Source document:
────

Proficiency feeds into:

  • Flow state detection (Explicit Formula): System detects FLOW STATE when ALL of the following conditions are met in a single session:
flow_state_unlocked = (
(proficiency_gained >= 20) AND // Must gain 20+ proficiency points
(no_corrections_this_session == true) AND // Zero backtracking / undos
(average_move_interval_ms >= 800 AND <= 2500) AND // 0.8–2.5 seconds per move
(move_interval_variance_ms < 600) // Std dev < 600ms (allows deliberate pauses)
)
// Rationale:
// - 800ms minimum: Too fast = not deliberate (scanner mode, not flow)
// - 2500ms maximum: Too slow = operator is pausing to think (analytical, not flow)
// - 600ms variance: Allows for normal reaction time fluctuation but penalizes erratic tempo
// - No corrections: Single mistake breaks flow (requires full restart of flow counter)
// - 20+ proficiency: Demonstrates measurable skill gain during session
  • Flow multiplier (1.5x): When flow state is active, all rewards (proficiency, reputation, credits) multiply by 1.5x. Audio changes: Voice 1 drops to soft hum (focus mode), Voice 2 becomes rhythmic tom-tom heartbeat (tempo keeper at ~90 BPM), Voice 3 fades. Operator is in the zone.

  • Flow state duration: Once unlocked, flow state persists for the remainder of the session unless:

    • Operator makes a single correction (backtrack/undo) → flow breaks, counter resets to 0
    • Operator pauses for >5 seconds → flow stutters (multiplier drops to 1.2x, can recover)

────

Instructions:
1 - Pull out each line of the listing that contains the string "kern".
2 - Write what comes next in the passage on flow state detection, picking up after its last line.
The passage on flow state detection and the listing come from unrelated sources.

Data provided:

────

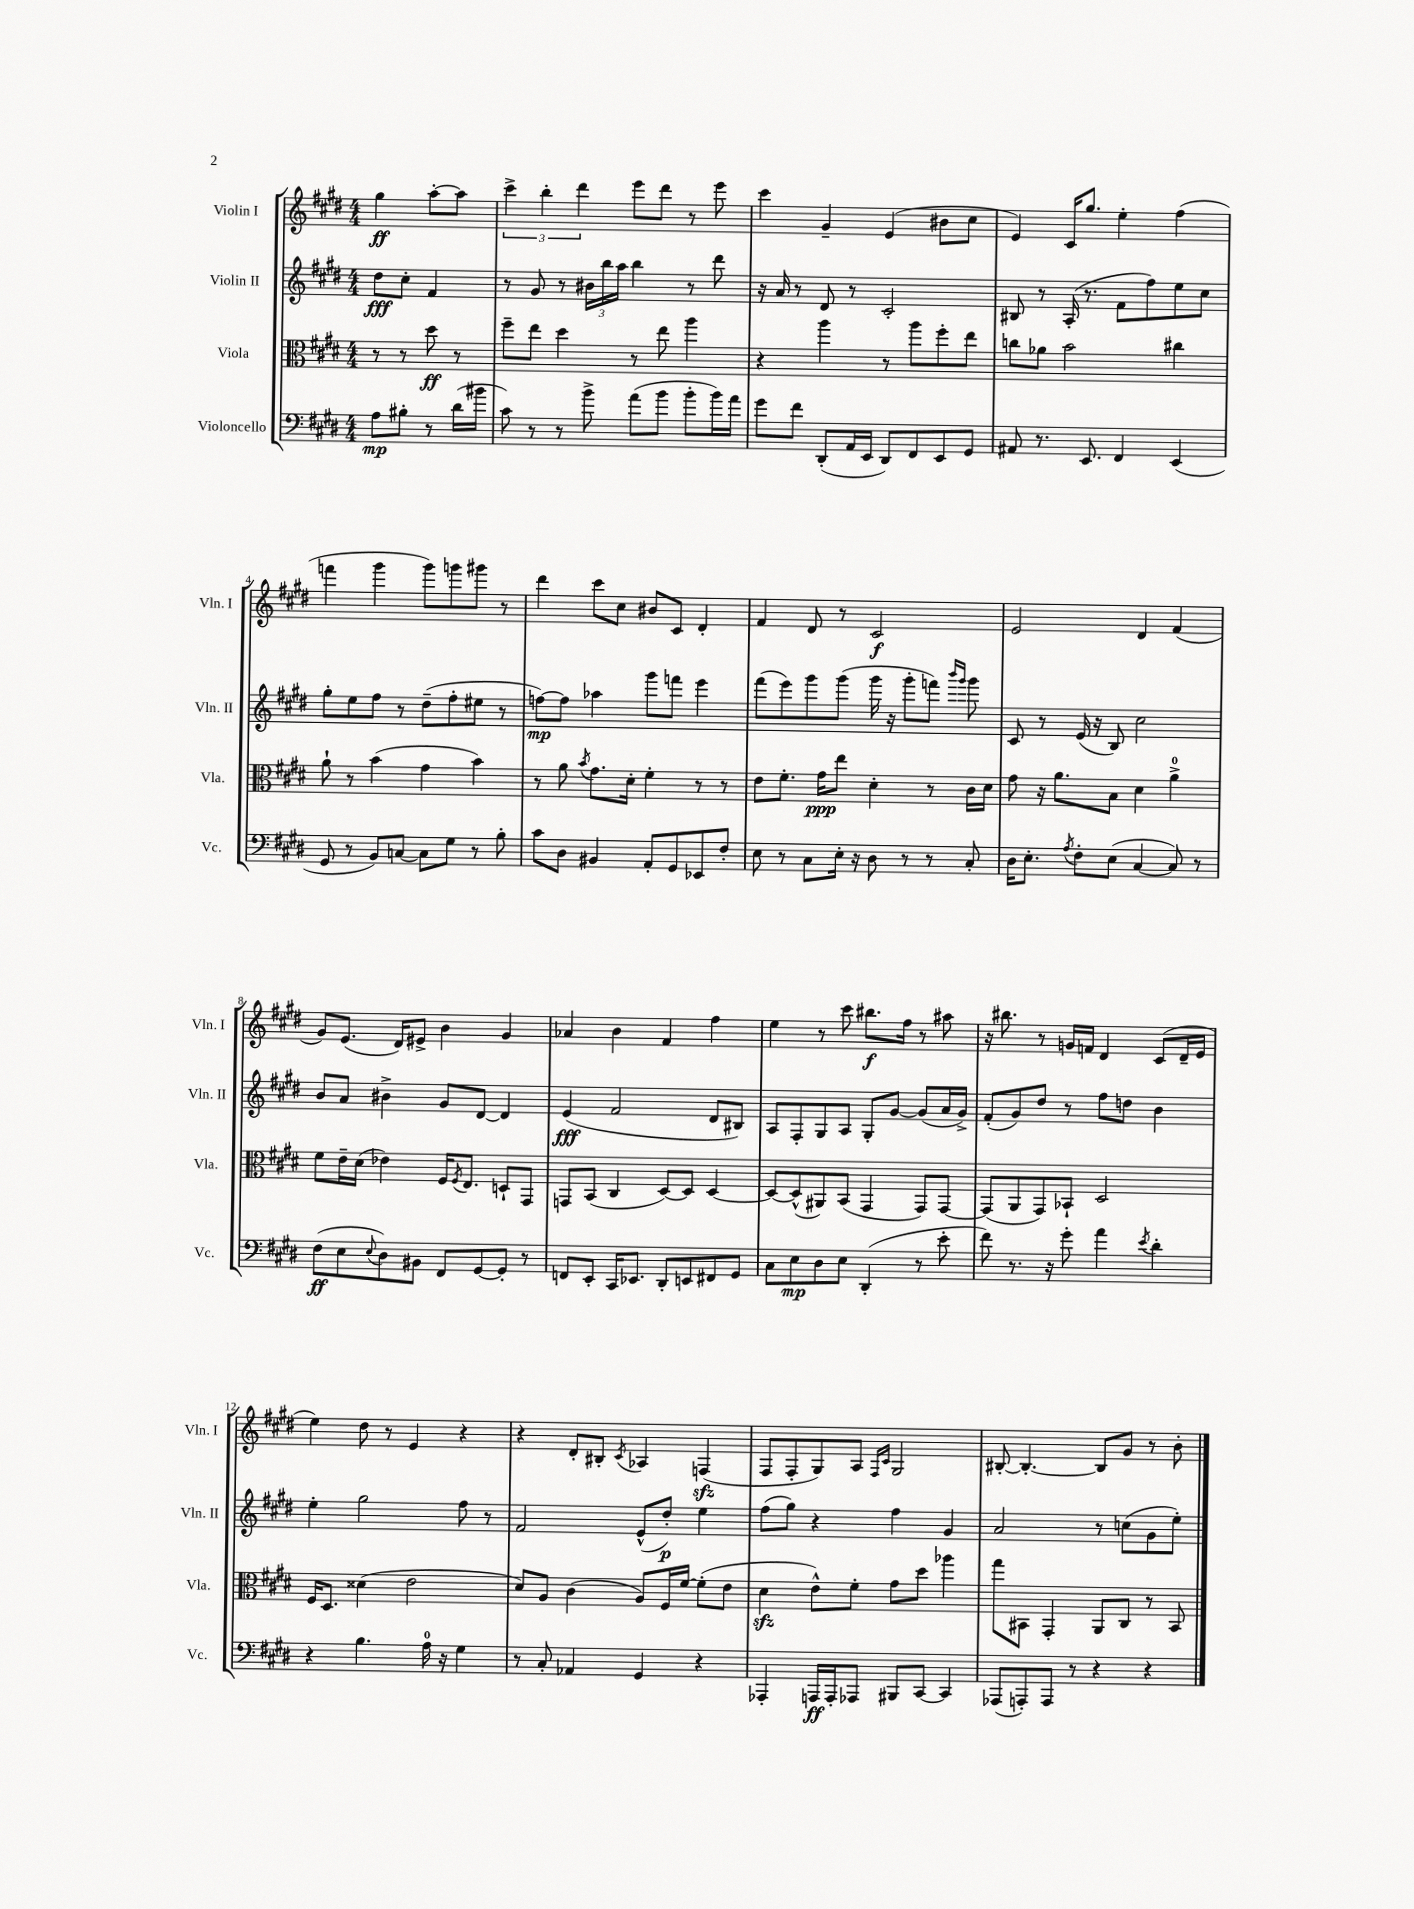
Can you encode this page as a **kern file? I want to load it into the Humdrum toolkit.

**kern	**kern	**kern	**kern
*staff4	*staff3	*staff2	*staff1
*clefF4	*clefC3	*clefG2	*clefG2
*k[f#c#g#d#]	*k[f#c#g#d#]	*k[f#c#g#d#]	*k[f#c#g#d#]
*M4/4	*M4/4	*M4/4	*M4/4
8A	8r	8dd#	4gg#
8B#'	8r	8cc#'	.
8r	8dd#	4f#	[8aa'
(16d#	8r	.	8aa]
16b#	.	.	.
=	=	=	=
8c#)	8ff#~	8r	6ccc#^
8r	8ee	8g#	.
.	.	.	6bb'
8r	4dd#	8r	.
.	.	.	6ddd#
8b^	.	24b#	.
.	.	24bb	.
.	.	24aa	.
(8a	8r	4bb	8eee
8b	8ee	.	8ddd#
8b'	4aa	8r	8r
16b)	.	8ddd#	8eee
16a	.	.	.
=	=	=	=
8g#	4r	16r	4ccc#
.	.	16a	.
8f#	.	8r	.
(8DD#'	4aa	8d#	4g#~
16AA	.	8r	.
16EE	.	.	.
8DD#)	8r	2c#'	(4e
8FF#	8aa	.	.
8EE	8ff#'	.	8b#
8GG#	8ee	.	8cc#
=	=	=	=
8AA#	8cc	8B#	4e)
8.r	8a-	8r	.
.	2b	(16A'	16c#
8.EE	.	8.r	8.gg#
4FF#	.	8f#	4ee'
.	.	8ff#)	.
(4EE	4cc#	8ee	(4ff#
.	.	8cc#	.
=	=	=	=
8GG#	8a`	8gg#'	4fff
8r	8r	8ee	.
8BB)	(4b	8ff#	4ggg#
[8C	.	8r	.
8C]	4g#	(8dd#~	8ggg#)
8G#	.	8ff#'	8ggg
8r	4b)	8ee#	8ggg#
8B'	.	8r	8r
=	=	=	=
8c#	8r	[8ff)	4ddd#
8D#	8a	8ff]	.
.	8qb	.	.
4BB#	8.g#	4aa-	8ccc#
.	.	.	8cc#
.	16d#'	.	.
8AA'	4f#'	8ggg#	8b#
8GG#	.	8fff	8c#
8EE-	8r	4eee	4d#'
8F#'	8r	.	.
=	=	=	=
8E	8e	(8fff#	4f#
8r	8.f#'	8eee)	.
8C#	.	8ggg#	8d#
.	16g#	.	.
16E'	8ee	(8ggg#	8r
16r	.	.	.
8D#	4d#'	16ggg#	2c#
.	.	16r	.
8r	.	8ggg#'	.
8r	8r	8fff)	.
.	.	16qqbbb	.
.	.	16qqggg#	.
8C#'	16c#	8ggg#	.
.	16d#	.	.
=	=	=	=
16D#	8g#	8c#	2e
8.E'	.	.	.
.	16r	8r	.
.	8.a	.	.
8qA	.	.	.
8F#'	.	(16e	.
.	.	16r	.
(8E	8B	8B)	.
[4C#	4d#	2cc#	4d#
8C#])	4a^	.	(4f#
8r	.	.	.
=	=	=	=
(8F#	8f#	8b	8g#)
8E	16e~	8a	(8.e
.	(16d#	.	.
8qqE	.	.	.
8D#)	4e-)	4b#^	.
.	.	.	16d#)
8BB#	.	.	8e#^
8FF#	16F#	8g#	4b
.	8qF#	.	.
.	8.E	.	.
[8GG#	.	[8d#	.
8GG#']	8D`	4d#]	4g#
8r	8GG#	.	.
=	=	=	=
8FF	8GG	(4e	4a-
8EE'	(8BB	.	.
16CC#	4C#	2f#	4b
8.EE-	.	.	.
8DD#'	[8D#)	.	4f#
8EE	8D#]	.	.
8FF#	[4D#	8d#	4ff#
8GG#	.	8B#)	.
=	=	=	=
8C#	8D#_	8A	4ee
8E	(8D#^^]	8F#'	.
8D#	8AA#)	8G#	8r
8E	(8BB	8A	8ccc#
(4DD#'	4GG#	8G#'	8.bb#
.	.	[8g#	.
.	.	.	16ff#
8r	8GG#)	(8g#]	8r
8e'	[8GG#	16a	8aa#
.	.	16g#^)	.
=	=	=	=
8f#)	(8GG#]	(8f#'	16r
.	.	.	8.bb#
8.r	8AA	8g#)	.
.	8GG#)	8dd#	8r
16r	.	.	.
8g#'	8BB-`	8r	16g
.	.	.	16f
4a	2D#	8ff#	4d#
.	.	8dd	.
8qe	.	.	.
4d#'	.	4b	(8c#
.	.	.	16d#~
.	.	.	16e
=	=	=	=
4r	16F#	4ee'	4ee)
.	8.D#	.	.
4.B	(4d##	2gg#	8dd#
.	.	.	8r
.	2e	.	4e
16A	.	.	.
16r	.	.	.
4G#	.	8ff#	4r
.	.	8r	.
=	=	=	=
8r	8d#)	2f#	4r
8C#'	8A	.	.
4AA-	(4c#	.	8d#'
.	.	.	8B#'
.	.	.	8qc#
4GG#	8A)	(8e^^	4A-
.	16F#	8dd#')	.
.	[16f#	.	.
4r	(8f#']	4ee	(4F
.	8e	.	.
=	=	=	=
4AAA-'	4d#	(8ff#	8F#
.	.	8gg#)	8F#'
16AAA	8e^^)	4r	8G#)
16AAA'	.	.	.
8AAA-	8f#'	.	8A
.	.	.	16qqF#
.	.	.	16qqc#
8BBB#	8g#	4ff#	2G#
[8CC#	8dd#	.	.
4CC#]	4aa-	4g#	.
=	=	=	=
(8AAA-	8gg#	2a	[8B#'
8AAA')	8BB#	.	4.B#'_
8AAA	4GG#'	.	.
8r	.	.	.
4r	8AA	8r	8B#]
.	8C#	(8cc	8g#
4r	8r	8g#	8r
.	8BB#	8ee')	8b'
==	==	==	==
*-	*-	*-	*-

────

Answers to the exercise:
1 -
Can you encode this page as a **kern file? I want to load it into the Humdrum toolkit.
**kern	**kern	**kern	**kern

2 -
    • Operator makes a keypress error (wrong direction) → flow breaks immediately
  • Audio-only mastery mode: Proficiency 80+: operator can toggle screen off (SYS menu). Navigate by audio alone. EXTREMELY advanced. Only ~2% of operators reach this.

Proficiency also unlocks new mission types:

  • Proficiency 0-20: WAVE 1 only (training).
  • Proficiency 21-40: WAVE 2 unlocked (standard).
  • Proficiency 41-60: WAVE 3 unlocked (challenge).
  • Proficiency 61-100: WAVE 4 unlocked (extreme). CHAOS MODE unlocked (randomized dynamic sentries, unpredictable patrols).

The YM2149 is the spatial feedback instrument.

Voice 1: Threat Ambient Drone

  • Base frequency (SAFE state): 200Hz (sub-audible baseline).
  • Frequency rises with threat level: 300Hz (cautious), 600Hz (alert), 1600Hz+ (danger).
  • Rate of change is tempo information: fast rise = sentry accelerating toward you, slow rise = sentry moving at patrol pace.
  • Expert operators hear Voice 1 and estimate sentry distance without looking at screen.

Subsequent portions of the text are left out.